Exceptional diversity and selection pressure on coronavirus host receptors in bats compared to other mammals.

机构信息

Department of Pathology, Stanford University School of Medicine, Stanford, CA, USA.

Department of Ecology and Evolutionary Biology, Tulane University, New Orleans, LA, USA.

出版信息

Proc Biol Sci. 2022 Jul 27;289(1979):20220193. doi: 10.1098/rspb.2022.0193.

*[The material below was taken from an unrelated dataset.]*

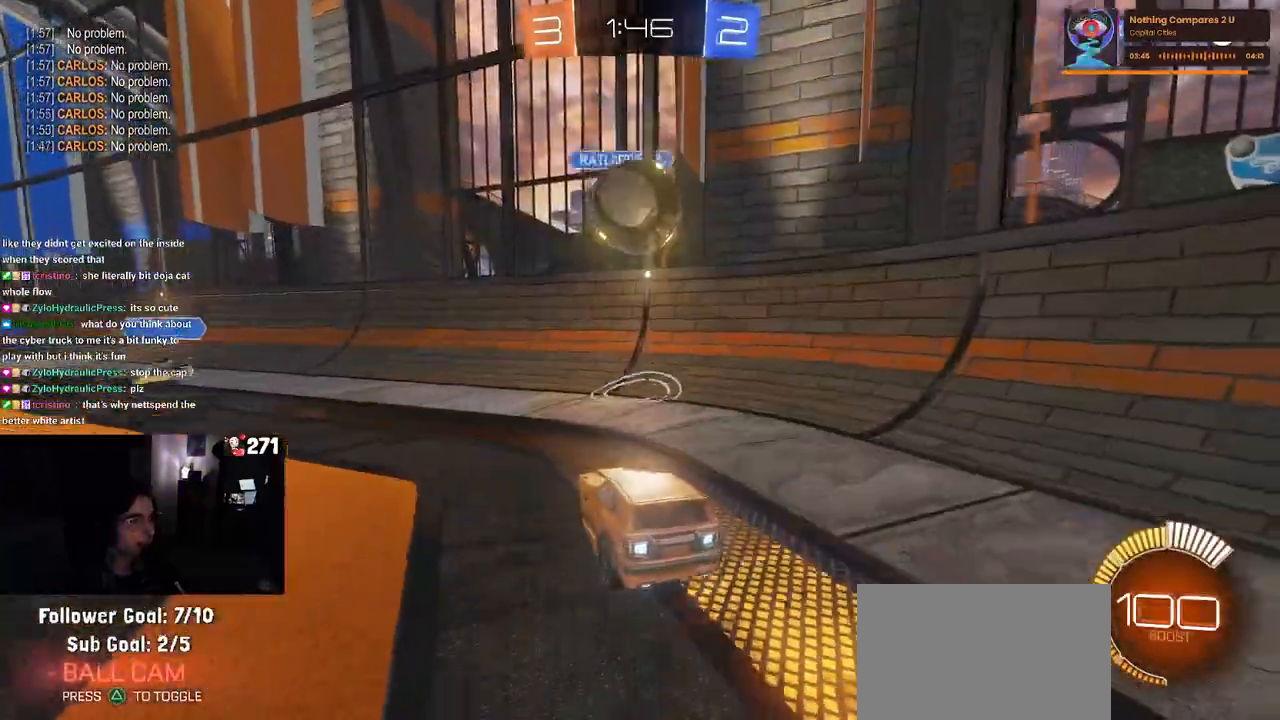
{"dt_ms": 500, "buttons": ["CROSS", "R1", "R2"], "left_stick": "center", "right_stick": "center", "events": [[133, "R2", "down"], [150, "R1", "down"], [200, "CROSS", "down"], [233, "L2", "up"], [233, "left_stick", "down-left"], [350, "CROSS", "up"], [350, "left_stick", "down-right"], [400, "left_stick", "center"], [417, "CROSS", "down"]]}
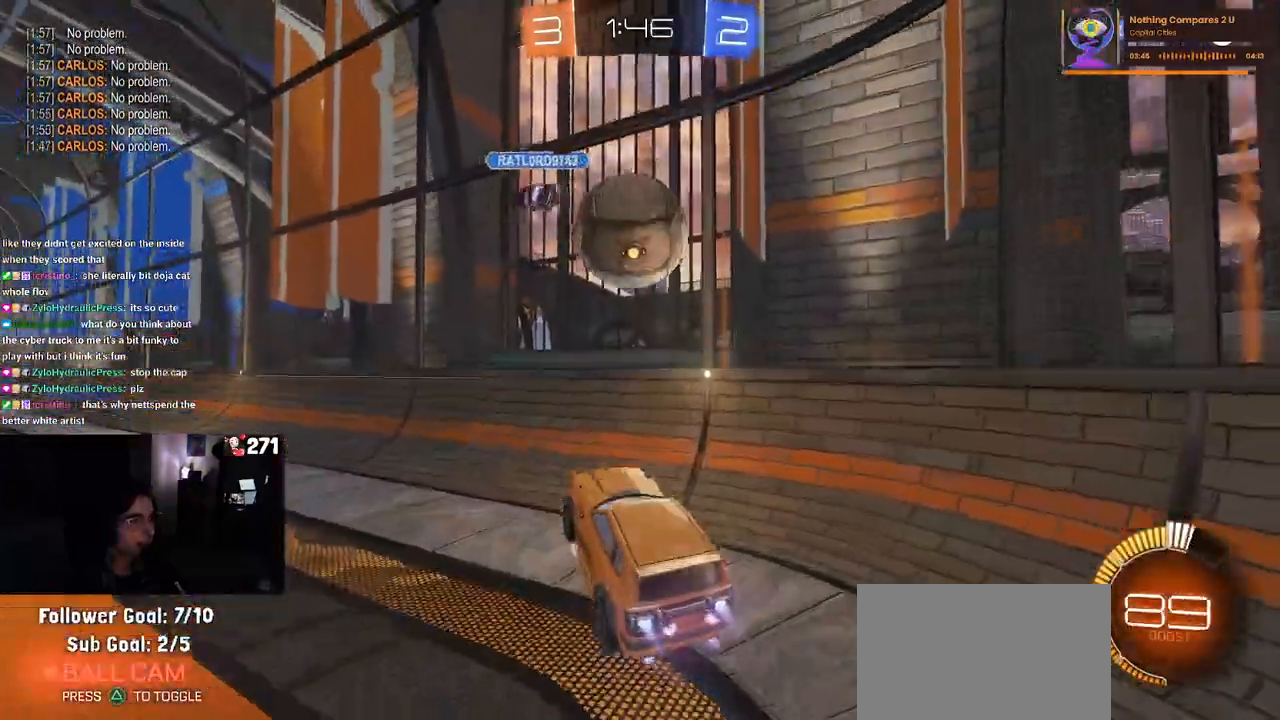
{"dt_ms": 500, "buttons": ["L1", "R1", "R2"], "left_stick": "left", "right_stick": "center", "events": [[50, "left_stick", "up-right"], [100, "CROSS", "up"], [250, "left_stick", "left"], [267, "L1", "down"]]}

DOI:10.1098/rspb.2022.0193
PMID:35892217
原文链接:https://pmc.ncbi.nlm.nih.gov/articles/PMC9326293/
Abstract

Pandemics originating from non-human animals highlight the need to understand how natural hosts have evolved in response to emerging human pathogens and which groups may be susceptible to infection and/or potential reservoirs to mitigate public health and conservation concerns. Multiple zoonotic coronaviruses, such as severe acute respiratory syndrome-associated coronavirus (SARS-CoV), SARS-CoV-2 and Middle Eastern respiratory syndrome-associated coronavirus (MERS-CoV), are hypothesized to have evolved in bats. We investigate angiotensin-converting enzyme 2 (ACE2), the host protein bound by SARS-CoV and SARS-CoV-2, and dipeptidyl-peptidase 4 (DPP4 or CD26), the host protein bound by MERS-CoV, in the largest bat datasets to date. Both the ACE2 and DPP4 genes are under strong selection pressure in bats, more so than in other mammals, and in residues that contact viruses. Additionally, mammalian groups vary in their similarity to humans in residues that contact SARS-CoV, SARS-CoV-2 and MERS-CoV, and increased similarity to humans in binding residues is broadly predictive of susceptibility to SARS-CoV-2. This work augments our understanding of the relationship between coronaviruses and mammals, particularly bats, provides taxonomically diverse data for studies of how host proteins are bound by coronaviruses and can inform surveillance, conservation and public health efforts.

摘要

源自非人类动物的大流行病突显了需要了解自然宿主如何进化以应对新兴人类病原体,以及哪些群体可能容易感染和/或可能成为潜在的储主,以减轻公共卫生和保护方面的担忧。多种人畜共患冠状病毒,如严重急性呼吸系统综合征相关冠状病毒(SARS-CoV)、SARS-CoV-2 和中东呼吸系统综合征相关冠状病毒(MERS-CoV),据推测是在蝙蝠中进化而来的。我们研究了血管紧张素转换酶 2(ACE2),这是 SARS-CoV 和 SARS-CoV-2 结合的宿主蛋白,以及二肽基肽酶 4(DPP4 或 CD26),这是 MERS-CoV 结合的宿主蛋白,这是迄今为止在蝙蝠中最大的数据集。ACE2 和 DPP4 基因在蝙蝠中受到强烈的选择压力,比其他哺乳动物更强烈,并且在与病毒接触的残基中也是如此。此外,与接触 SARS-CoV、SARS-CoV-2 和 MERS-CoV 的残基相比,哺乳动物群体与人类的相似性各不相同,与人类结合残基的相似性增加广泛预示着对 SARS-CoV-2 的易感性。这项工作增加了我们对冠状病毒与哺乳动物(特别是蝙蝠)之间关系的理解,为研究冠状病毒如何结合宿主蛋白提供了分类多样化的数据,并为监测、保护和公共卫生工作提供了信息。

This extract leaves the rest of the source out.